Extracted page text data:
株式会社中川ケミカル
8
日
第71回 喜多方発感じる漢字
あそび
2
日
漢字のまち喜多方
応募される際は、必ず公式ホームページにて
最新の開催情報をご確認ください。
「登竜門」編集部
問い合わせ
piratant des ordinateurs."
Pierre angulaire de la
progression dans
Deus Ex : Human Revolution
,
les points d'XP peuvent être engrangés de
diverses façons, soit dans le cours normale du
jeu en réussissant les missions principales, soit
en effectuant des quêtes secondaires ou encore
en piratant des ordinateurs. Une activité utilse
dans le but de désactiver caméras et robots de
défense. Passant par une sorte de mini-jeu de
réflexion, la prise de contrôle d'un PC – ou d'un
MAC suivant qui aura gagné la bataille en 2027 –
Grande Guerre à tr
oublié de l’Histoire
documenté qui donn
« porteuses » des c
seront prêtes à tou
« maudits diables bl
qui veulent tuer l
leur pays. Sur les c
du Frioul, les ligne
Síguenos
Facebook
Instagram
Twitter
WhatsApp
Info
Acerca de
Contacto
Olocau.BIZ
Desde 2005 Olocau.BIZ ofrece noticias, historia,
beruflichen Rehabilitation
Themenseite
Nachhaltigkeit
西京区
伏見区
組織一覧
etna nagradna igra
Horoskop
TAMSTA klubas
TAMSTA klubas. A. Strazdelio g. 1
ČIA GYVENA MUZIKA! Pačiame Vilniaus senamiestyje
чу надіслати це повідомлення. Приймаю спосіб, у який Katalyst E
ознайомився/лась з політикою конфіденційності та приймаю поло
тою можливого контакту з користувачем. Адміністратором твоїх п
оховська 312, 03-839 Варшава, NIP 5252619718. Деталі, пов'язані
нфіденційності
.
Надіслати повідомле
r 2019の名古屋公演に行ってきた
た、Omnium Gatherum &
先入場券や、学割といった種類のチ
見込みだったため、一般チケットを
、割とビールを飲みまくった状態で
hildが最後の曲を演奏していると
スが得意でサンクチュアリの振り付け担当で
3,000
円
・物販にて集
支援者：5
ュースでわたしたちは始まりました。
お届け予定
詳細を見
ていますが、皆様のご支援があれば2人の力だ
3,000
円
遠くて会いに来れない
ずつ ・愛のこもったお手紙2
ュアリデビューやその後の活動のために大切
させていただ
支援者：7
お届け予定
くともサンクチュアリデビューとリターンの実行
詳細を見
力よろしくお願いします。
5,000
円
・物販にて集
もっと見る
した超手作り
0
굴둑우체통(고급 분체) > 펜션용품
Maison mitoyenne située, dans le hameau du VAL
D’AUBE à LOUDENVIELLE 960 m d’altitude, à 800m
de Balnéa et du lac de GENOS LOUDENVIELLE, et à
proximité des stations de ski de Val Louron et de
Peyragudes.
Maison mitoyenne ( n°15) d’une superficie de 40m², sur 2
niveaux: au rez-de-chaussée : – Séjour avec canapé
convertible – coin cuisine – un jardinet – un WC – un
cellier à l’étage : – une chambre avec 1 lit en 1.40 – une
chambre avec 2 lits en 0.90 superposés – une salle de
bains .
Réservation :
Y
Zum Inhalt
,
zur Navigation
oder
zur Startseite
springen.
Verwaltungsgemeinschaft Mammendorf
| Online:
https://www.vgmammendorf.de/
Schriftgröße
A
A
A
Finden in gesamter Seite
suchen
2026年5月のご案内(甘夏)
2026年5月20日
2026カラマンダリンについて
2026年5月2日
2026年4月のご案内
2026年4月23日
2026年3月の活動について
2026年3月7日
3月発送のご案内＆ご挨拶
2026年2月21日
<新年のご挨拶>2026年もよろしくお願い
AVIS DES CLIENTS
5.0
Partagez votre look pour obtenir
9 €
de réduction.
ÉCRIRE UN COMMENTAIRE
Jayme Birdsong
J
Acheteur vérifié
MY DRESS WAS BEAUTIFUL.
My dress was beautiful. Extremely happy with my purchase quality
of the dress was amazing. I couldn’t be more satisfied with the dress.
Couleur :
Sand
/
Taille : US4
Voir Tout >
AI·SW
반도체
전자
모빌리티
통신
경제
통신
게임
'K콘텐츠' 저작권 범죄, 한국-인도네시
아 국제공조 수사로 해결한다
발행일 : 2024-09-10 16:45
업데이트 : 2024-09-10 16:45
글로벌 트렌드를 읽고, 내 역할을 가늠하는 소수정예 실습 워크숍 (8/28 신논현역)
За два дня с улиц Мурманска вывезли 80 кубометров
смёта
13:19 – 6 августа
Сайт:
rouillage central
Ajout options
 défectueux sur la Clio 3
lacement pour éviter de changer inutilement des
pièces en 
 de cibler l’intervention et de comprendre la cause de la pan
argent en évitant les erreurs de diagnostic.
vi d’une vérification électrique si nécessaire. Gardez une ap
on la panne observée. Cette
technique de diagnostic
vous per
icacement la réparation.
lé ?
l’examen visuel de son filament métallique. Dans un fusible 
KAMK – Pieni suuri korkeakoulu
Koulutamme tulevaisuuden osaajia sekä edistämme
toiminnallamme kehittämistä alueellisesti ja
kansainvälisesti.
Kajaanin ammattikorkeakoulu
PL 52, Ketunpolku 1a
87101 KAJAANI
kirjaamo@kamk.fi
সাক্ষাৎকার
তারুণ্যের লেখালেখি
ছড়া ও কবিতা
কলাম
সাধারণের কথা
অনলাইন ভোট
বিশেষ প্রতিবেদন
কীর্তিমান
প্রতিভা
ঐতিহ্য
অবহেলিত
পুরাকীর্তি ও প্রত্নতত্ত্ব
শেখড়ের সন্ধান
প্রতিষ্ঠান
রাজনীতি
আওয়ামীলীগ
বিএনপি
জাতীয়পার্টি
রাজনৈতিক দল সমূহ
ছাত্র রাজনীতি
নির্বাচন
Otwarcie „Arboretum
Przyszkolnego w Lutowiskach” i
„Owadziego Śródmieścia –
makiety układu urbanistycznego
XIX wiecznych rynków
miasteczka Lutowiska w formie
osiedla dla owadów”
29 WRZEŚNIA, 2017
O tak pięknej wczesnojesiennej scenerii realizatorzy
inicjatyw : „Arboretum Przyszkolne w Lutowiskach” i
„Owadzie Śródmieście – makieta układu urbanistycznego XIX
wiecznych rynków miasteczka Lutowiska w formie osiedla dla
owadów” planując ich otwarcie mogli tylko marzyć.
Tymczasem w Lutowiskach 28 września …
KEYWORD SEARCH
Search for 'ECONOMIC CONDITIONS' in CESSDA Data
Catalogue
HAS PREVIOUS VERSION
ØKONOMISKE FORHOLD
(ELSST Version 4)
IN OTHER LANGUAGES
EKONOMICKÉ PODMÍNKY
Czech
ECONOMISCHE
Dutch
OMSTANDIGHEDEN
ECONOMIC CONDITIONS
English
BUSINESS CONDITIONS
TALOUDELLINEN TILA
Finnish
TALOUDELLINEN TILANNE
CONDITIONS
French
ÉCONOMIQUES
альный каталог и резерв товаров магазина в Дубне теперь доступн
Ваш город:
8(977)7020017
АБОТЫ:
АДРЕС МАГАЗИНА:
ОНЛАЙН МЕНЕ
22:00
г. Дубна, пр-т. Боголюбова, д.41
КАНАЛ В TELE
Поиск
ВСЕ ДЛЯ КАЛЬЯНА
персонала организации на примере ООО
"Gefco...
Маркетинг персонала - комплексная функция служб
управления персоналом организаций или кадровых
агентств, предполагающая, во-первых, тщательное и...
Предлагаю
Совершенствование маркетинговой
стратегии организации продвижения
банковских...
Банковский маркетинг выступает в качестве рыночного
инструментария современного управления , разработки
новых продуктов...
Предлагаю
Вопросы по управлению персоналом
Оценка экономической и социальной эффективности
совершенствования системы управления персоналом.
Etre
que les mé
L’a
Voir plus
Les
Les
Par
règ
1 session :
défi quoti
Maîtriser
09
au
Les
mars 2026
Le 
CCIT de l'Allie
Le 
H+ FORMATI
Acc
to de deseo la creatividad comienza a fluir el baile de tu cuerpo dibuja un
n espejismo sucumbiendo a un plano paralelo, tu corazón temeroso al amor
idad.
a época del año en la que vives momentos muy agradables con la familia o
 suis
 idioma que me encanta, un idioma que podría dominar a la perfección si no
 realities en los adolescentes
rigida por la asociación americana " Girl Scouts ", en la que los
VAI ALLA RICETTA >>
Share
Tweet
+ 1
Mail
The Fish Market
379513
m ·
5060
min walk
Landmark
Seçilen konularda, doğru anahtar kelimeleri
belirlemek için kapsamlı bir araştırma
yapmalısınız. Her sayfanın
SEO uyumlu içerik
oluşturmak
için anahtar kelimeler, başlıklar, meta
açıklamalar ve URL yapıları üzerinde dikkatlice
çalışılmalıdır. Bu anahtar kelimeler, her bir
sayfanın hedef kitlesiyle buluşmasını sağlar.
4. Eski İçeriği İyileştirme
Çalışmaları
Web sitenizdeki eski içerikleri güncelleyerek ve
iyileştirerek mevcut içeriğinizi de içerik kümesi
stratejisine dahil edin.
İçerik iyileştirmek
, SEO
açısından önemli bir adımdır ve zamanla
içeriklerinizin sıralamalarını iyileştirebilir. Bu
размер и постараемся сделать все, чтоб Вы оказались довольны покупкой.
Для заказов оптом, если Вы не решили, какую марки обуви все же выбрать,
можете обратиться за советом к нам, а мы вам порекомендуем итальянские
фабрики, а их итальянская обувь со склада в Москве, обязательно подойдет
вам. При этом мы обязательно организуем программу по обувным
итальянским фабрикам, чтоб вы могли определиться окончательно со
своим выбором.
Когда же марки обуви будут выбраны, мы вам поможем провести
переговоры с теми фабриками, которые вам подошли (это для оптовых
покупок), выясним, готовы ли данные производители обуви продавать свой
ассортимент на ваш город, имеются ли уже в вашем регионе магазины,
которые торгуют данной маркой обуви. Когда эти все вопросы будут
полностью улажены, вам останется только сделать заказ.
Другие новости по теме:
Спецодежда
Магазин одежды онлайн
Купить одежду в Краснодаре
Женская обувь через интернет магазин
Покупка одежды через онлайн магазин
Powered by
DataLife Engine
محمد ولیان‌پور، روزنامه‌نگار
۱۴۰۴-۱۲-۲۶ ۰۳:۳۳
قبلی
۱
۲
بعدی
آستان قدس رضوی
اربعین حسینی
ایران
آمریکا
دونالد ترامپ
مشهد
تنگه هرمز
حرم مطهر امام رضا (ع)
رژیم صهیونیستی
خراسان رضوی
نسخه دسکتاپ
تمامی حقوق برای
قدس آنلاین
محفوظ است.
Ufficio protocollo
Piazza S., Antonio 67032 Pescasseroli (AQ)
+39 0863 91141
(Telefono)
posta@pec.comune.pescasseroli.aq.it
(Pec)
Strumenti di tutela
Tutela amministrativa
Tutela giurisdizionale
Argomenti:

TASK DESCRIPTION = Update the data from its first line through the line containing "en piratant des", swapping "missions principales" for "missions majeures" and leaving everything else as it is.

OUTPUT =
株式会社中川ケミカル
8
日
第71回 喜多方発感じる漢字
あそび
2
日
漢字のまち喜多方
応募される際は、必ず公式ホームページにて
最新の開催情報をご確認ください。
「登竜門」編集部
問い合わせ
piratant des ordinateurs."
Pierre angulaire de la
progression dans
Deus Ex : Human Revolution
,
les points d'XP peuvent être engrangés de
diverses façons, soit dans le cours normale du
jeu en réussissant les missions majeures, soit
en effectuant des quêtes secondaires ou encore
en piratant des ordinateurs. Une activité utilse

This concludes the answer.